Monde / Économie

Le changement climatique va coûter cher à tous les pays

Temps de lecture : 2 min

Aux États-Unis, la somme pour remédier à ses conséquences pourrait représenter jusqu'à 10,5% du PIB d'ici à 2100.

L'argument économique penche davantage vers l'action écologique.. | Markus Spiske via Unsplash
L'argument économique penche davantage vers l'action écologique.. | Markus Spiske via Unsplash

Récemment, un ami me disait: «Si les choses bougent si lentement en matière d'écologie, c'est que ça coûte trop cher et que ça ne rapporte pas assez.» À court terme, c'est peut-être vrai. Les entreprises doivent revoir toute leur conception de production et les États ont pour mission de rénover, de construire et de changer les infrastructures grâce à de l'argent public.

On parle un peu moins des pertes économiques liées au dérèglement climatique. Selon un rapport établi par le Bureau des Nations unies pour la réduction des risques de catastrophes (UNISDR), entre 1998 et 2017 le coût des catastrophes climatiques dues à des épisodes de climat extrême a explosé de 251%. Une hausse qui correspond à une somme de 2.908 milliards de dollars.

À l'avenir?
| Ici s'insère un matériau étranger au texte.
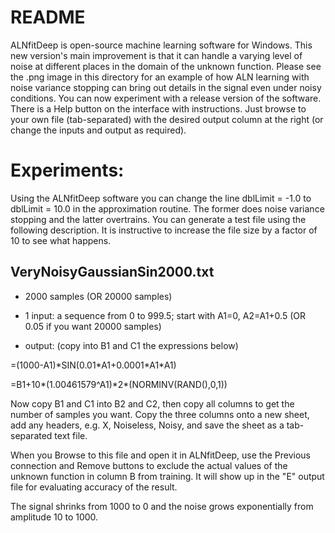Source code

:# README

ALNfitDeep is open-source machine learning software for Windows. This new version's main improvement is that it can handle a varying level of noise at different places in the domain of the unknown function. Please see the .png image in this directory for an example of how ALN learning with noise variance stopping can bring out details in the signal even under noisy conditions.  You can now experiment with a release version of the software. There is a Help button on the interface with instructions. Just browse to your own file (tab-separated) with the desired output column at the right (or change the inputs and output as required).

# Experiments:
Using the ALNfitDeep software you can change the line dblLimit = -1.0 to dblLimit = 10.0 in the approximation routine. The former does noise variance stopping and the latter overtrains. You can generate a test file using the  following description. It is instructive to increase the file size by a factor of 10 to see what happens.

## VeryNoisyGaussianSin2000.txt

* 2000 samples (OR 20000 samples)

* 1 input: a sequence from 0 to 999.5; start with A1=0, A2=A1+0.5 (OR 0.05 if you want 20000 samples)

* output: (copy into B1 and C1 the expressions below)

=(1000-A1)\*SIN(0.01\*A1+0.0001\*A1\*A1)

=B1+10\*(1.00461579^A1)\*2\*(NORMINV(RAND(),0,1))

Now copy B1 and C1 into B2 and C2, then copy all columns to get the number of samples you want. Copy the three columns onto a new sheet, add any headers, e.g. X, Noiseless, Noisy, and save the sheet as a tab-separated text file.

When you Browse to this file and open it in ALNfitDeep, use the Previous connection and Remove buttons to exclude the actual values of the unknown function in column B from training. It will show up in the "E" output file for evaluating accuracy of the result.

The signal shrinks from 1000 to 0 and the noise grows exponentially from amplitude 10 to 1000.


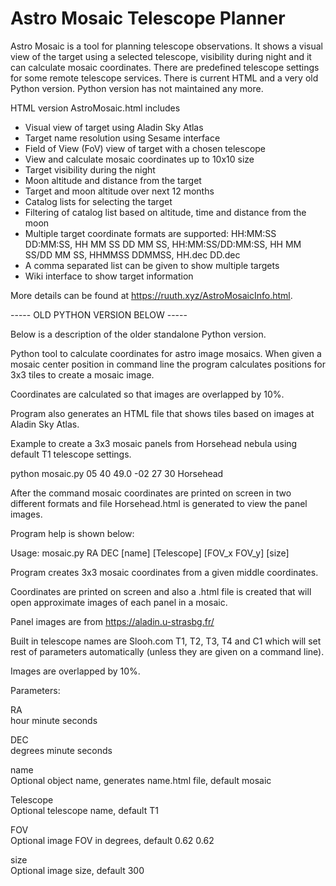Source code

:# Astro Mosaic Telescope Planner

Astro Mosaic is a tool for planning telescope observations. It shows a visual view of the target using a selected telescope, 
visibility during night and it can calculate mosaic coordinates. There are predefined telescope settings for 
some remote telescope services. There is current HTML and a very old Python version. Python version has not maintained 
any more.

HTML version AstroMosaic.html includes 
- Visual view of target using Aladin Sky Atlas
- Target name resolution using Sesame interface
- Field of View (FoV) view of target with a chosen telescope
- View and calculate mosaic coordinates up to 10x10 size
- Target visibility during the night
- Moon altitude and distance from the target
- Target and moon altitude over next 12 months
- Catalog lists for selecting the target
- Filtering of catalog list based on altitude, time and distance from the moon
- Multiple target coordinate formats are supported:
    HH:MM:SS DD:MM:SS, HH MM SS DD MM SS, 
    HH:MM:SS/DD:MM:SS, HH MM SS/DD MM SS,
    HHMMSS DDMMSS, HH.dec DD.dec
- A comma separated list can be given to show multiple targets
- Wiki interface to show target information

More details can be found at https://ruuth.xyz/AstroMosaicInfo.html.

----- OLD PYTHON VERSION BELOW -----

Below is a description of the older standalone Python version.

Python tool to calculate coordinates for astro image mosaics. When given 
a mosaic center position in command line the program calculates positions
for 3x3 tiles to create a mosaic image.

Coordinates are calculated so that images are overlapped by 10%.

Program also generates an HTML file that shows tiles based on images
at Aladin Sky Atlas.

Example to create a 3x3 mosaic panels from Horsehead nebula using
default T1 telescope settings.

  python mosaic.py 05 40 49.0 -02 27 30 Horsehead

After the command mosaic coordinates are printed on screen in two different 
formats and file Horsehead.html is generated to view the panel images.

Program help is shown below:

Usage: mosaic.py RA DEC [name] [Telescope] [FOV_x FOV_y] [size]

Program creates 3x3 mosaic coordinates from a given middle coordinates.

Coordinates are printed on screen and also a <name>.html file is created
that will open approximate images of each panel in a mosaic.

Panel images are from https://aladin.u-strasbg.fr/

Built in telescope names are Slooh.com T1, T2, T3, T4 and C1 which will
set rest of parameters automatically (unless they are given on a command line).

Images are overlapped by 10%.

Parameters:

RA          
hour minute seconds

DEC         
degrees minute seconds

name        
Optional object name, generates name.html file, default mosaic

Telescope   
Optional telescope name, default T1

FOV         
Optional image FOV in degrees, default 0.62 0.62

size        
Optional image size, default 300
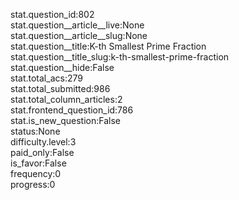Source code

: stat.question_id:802  
stat.question__article__live:None  
stat.question__article__slug:None  
stat.question__title:K-th Smallest Prime Fraction  
stat.question__title_slug:k-th-smallest-prime-fraction  
stat.question__hide:False  
stat.total_acs:279  
stat.total_submitted:986  
stat.total_column_articles:2  
stat.frontend_question_id:786  
stat.is_new_question:False  
status:None  
difficulty.level:3  
paid_only:False  
is_favor:False  
frequency:0  
progress:0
D'ici à 2100, le changement climatique pourrait coûter aux États-Unis jusqu'à 10,5% de son PIB, explique un rapport du National Bureau of Economic Research.

Dépenses substantielles

Au moment où l'on s'inquiète du ralentissement de l'économie mondiale, cette nouvelle étude, qui s'est penchée sur les données économiques de 174 pays entre 1964 et 2017, met en garde contre une réduction beaucoup plus importante de la croissance économique si le changement climatique n'est pas maîtrisé.

«Ce n'est pas seulement le niveau de température qui affecte l'activité économique, mais aussi ses changements persistants au-dessus de la normale», a expliqué au Washington Post l'un des co-auteurs de l'étude, Kamiar Mohaddes, qui anticipe les dommages que ces bouleversements ne manqueront pas de causer sur les infrastructures et les aides qu'il faudra apporter aux collectivités côtières, à la santé, au bien-être, aux écosystèmes et aux pêches.

L'étude révèle qu'une augmentation continue de la température d'environ 0,04 degrés par an –un chiffre avoisinant les conclusions du rapport 1,5 degré du Giec– dans le cas d'un scénario de maintien du statu quo, de fortes émissions entraîneraient une réduction de 7,2% du PIB mondial par habitant d'ici à 2100.

Risques généralisés

Les pays les plus durement touchés seront les pays tropicaux et les pays les plus pauvres. À la différence des études précédentes, celle-ci conclut qu'aucun pays ne sera épargné et qu'aucun ne tirera un avantage économique du changement climatique.

«Le changement climatique sera coûteux pour tous les pays», a déclaré au Washington Post Kamiar Mohaddes, économiste à l'université de Cambridge. Le Canada, par exemple, pourrait perdre plus de 13% de son PIB d'ici à 2100, tandis que le Japon, l'Inde et la Nouvelle-Zélande pourraient également subir une perte de 10%.

En revanche, si les États réduisaient leurs émissions de gaz à effet de serre conformément à l'accord de Paris sur le climat, ces effets pourraient être limités à une perte de 1,1% du PIB par habitant.

À long terme, il semble dorénavant que l'argument économique penche davantage vers l'action écologique.